Ana Marie Cox: I recently decided this is something I'd like to have Jonah Goldberg spend all kinds of time on. On the other hand: Yglesias, please, more policy analysis. But if Goldberg wants to rumble with Sirota? AWESOME. That is some talent appropriately spent.
Jason Linkins: What are the possibilities, though, that the same network that brought us PATH TO 9/11 IN SANDY BERGER'S SOCKS have gone out and taken the V franchise and kitted it out as a Valentine to the Teabaggers?
Ana Marie Cox: I think slim. Seriously. Unless the same people are involved. The 9/11 socks guy had an explicit agenda, which turned out to make pretty horrible television. Did they give him the V franchise to work with? The show is a potential GOLD MINE. Do they want to clutter it up with ideas that appeal to a whopping 20% of Americans?
Jason Linkins: Won't they all be watching FOX, tonight, anyway? As for the people in charge, there's a lot of science fiction cred. The executive producer is Scott Peters, who created The 4400. And Jeff Bell, who is also a producer, worked on that hotbed of rightist authoritarianism, The X-Files.
Ana Marie Cox: See, that sounds like people interested in good television, not in frenetic code-mangling. For that, I could watch Glenn Beck EVERYDAY. But then again, Glenn Beck is not science fiction with a political agenda, he is simply science fiction.
Jason Linkins: Ha ha. But look, liberals are concerned with the fact that the Visitors promise "hope" and "one-world government" and "universal health care" and, in this version of the series, have established "sleeper cells" in advance of their coming...and you know what that means: TERRORISM. OH WAIT, SORRY, I forgot that the right is no longer concerned with terrorists. I should have said, THE ACORN.
Ana Marie Cox: THE ACORN also just doesn't sound as scary as it should.
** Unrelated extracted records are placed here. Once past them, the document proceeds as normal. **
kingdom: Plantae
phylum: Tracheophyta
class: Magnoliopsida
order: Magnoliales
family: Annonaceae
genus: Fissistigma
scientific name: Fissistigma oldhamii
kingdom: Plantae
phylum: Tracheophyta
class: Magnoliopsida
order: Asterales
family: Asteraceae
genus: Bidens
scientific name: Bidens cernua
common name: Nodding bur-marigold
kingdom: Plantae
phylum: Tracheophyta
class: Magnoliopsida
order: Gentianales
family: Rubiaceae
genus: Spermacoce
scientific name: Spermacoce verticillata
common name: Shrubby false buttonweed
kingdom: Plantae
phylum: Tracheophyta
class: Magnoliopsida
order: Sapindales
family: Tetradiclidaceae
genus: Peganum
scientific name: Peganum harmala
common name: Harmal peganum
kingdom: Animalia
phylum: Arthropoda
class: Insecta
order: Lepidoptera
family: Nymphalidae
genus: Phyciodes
MAYBE THAT IS PART OF THE PLAN!
Jason Linkins: Of course! I'm trying to imagine sly invaders coming to earth, and seducing the world with promises like: "We will help you make incremental policy changes that do nothing to undermine the systems you already have going on!" PEOPLE OF EARTH: We come with small-bore ideas that may help you "bend your cost curves." Maybe.
Ana Marie Cox: That is exactly what smart aliens would do, by the way. Then they would wind up serving in Congress forever and ever. Like Robert Byrd. Hey, wait a minute...
Jason Linkins: Balloon Boy's dad warned us that they were all reptile creatures! But, hey. Let's entertain the notion, for like forty-five seconds, that this is intended as pro-Tea Party propaganda. Isn't turnabout fair play? When Bush was in the White House, the left got to go home and watch The West Wing, where their awesome pretend President Jeb Bartlet, ruled the nation of our dreams.
Ana Marie Cox: And that is EXACTLY how Kerry won in 2004! I hope V works out just as well for the Tea Partiers!